Two samples, namely, IBS-024 and IBS-012, showed a unique microbiome and all other samples had varying degrees of differences from one another.

Figure 4: Gut microbiome in IBS and disease. Panel A: Cohort biodiversity was higher in healthy control subjects than IBS patients as assessed by a two-tailed heteroscedastic t-test (p=0.046). Panel B: At the phylum level, Firmicutes was enriched in IBS by 17.8% while Bacteriodetes and Actinobacteria populations were decreased by 1.2% and 11.5%, respectively. In female IBS patients, Bacteroidetes were decreased by 85.3% and Firmicutes were enriched by 14.7% compared to healthy subjects.

Use of Calypso in Microbiome Analysis

Calypso has a focus on robust multivariate statistical approaches that can identify complex environment-microbiome associations, whereby differences in microbial composition can be attributed to multiple environmental variables. Powerful visualization techniques are provided, generating high quality figures that can readily be used in scientific publications. Calypso enables, at all taxonomic levels and for large taxonomic datasets, quantitative visualizations and comparisons of composition (e.g. bubbleplots, interactive hierarchical trees, Krona plots and heatmaps), parametric and non-parametric statistical tests, univariate and multivariate analysis, supervised learning, factor analysis, multivariable regression, network analysis, and diversity estimates. To render the data suitable for analysis by standard statistical procedures, Calypso can transform and normalize community profiles using various methods, including log transformation and total-sum normalization. Since Calypso does not require scripting or programming skills, it enables all microbiology researchers to routinely apply advanced statistical analysis in their work.

Calypso is an easy-to-use online software, allowing users to mine, interpret and compare taxonomic information from metagenomic or 16S rRNA gene sequencing datasets. The software is free for academic use.

For tutorial please see:

http://cgenome.net/wiki/index.php/Calypso

Sequencing depth for microbiome analysis

Figure 5: The figure shows the sequencing depth per sample. In most microbiome analysis 100,000 reads per sample is considered acceptable and valid for further analysis.

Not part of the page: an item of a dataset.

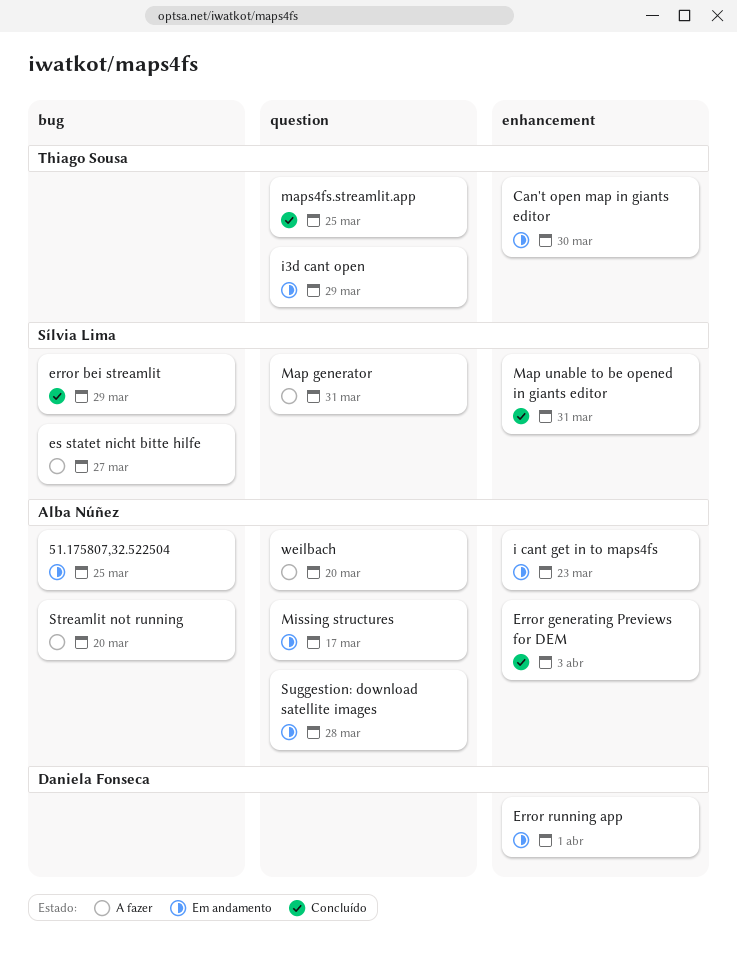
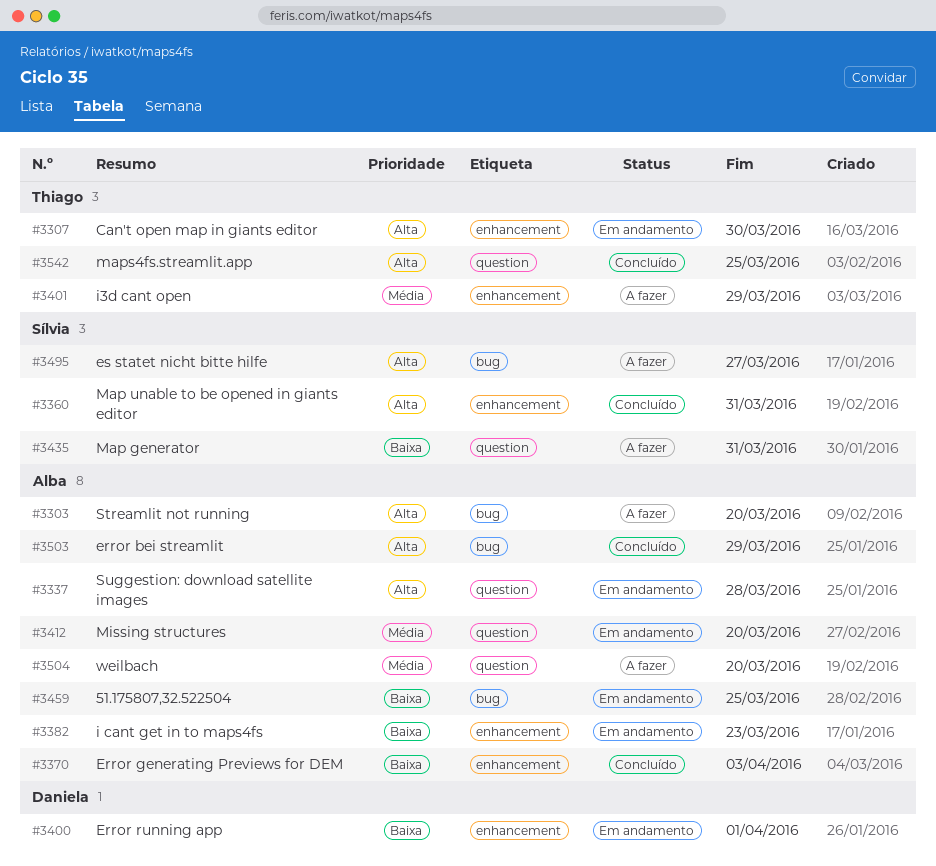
error bei streamlit, owner: Sílvia Lima -> Alba Núñez
i3d cant open, status: Em andamento -> A fazer
i3d cant open, label: question -> enhancement
Missing structures, due: Mar 17 -> Mar 20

The sequencing depth has a major impact on the sensitivity of 16s rRNA microbiome analyses for taxonomic profiling of samples with 90% host DNA. When decreasing sequencing depth, the number of microbial species that are not detected increase, along with unclassified and misclassified clades.

Microbial sample composition of top 20 taxa

Figure 6: The dendrogram shows the taxonomic relationships of the microbial sample composition of the top 20 taxa in the cohort. The green boxes denote the IBS group samples.

Biodiversity of samples across the variables of the human cohort

i) Disease status (Healthy vs IBS) ii) Vitamin D levels iii) Sex (Females vs Males)

Figure 7: Analysis of Variance (ANOVA) statistical test with Shannon index α-diversity Test. Shannon Index is a measurement of biodiversity measuring both species richness and evenness as a single value; larger values denote greater biodiversity. In all ANOVA tests (i, ii, iii) the p>0.05, meaning that the groups are not significantly different with each other.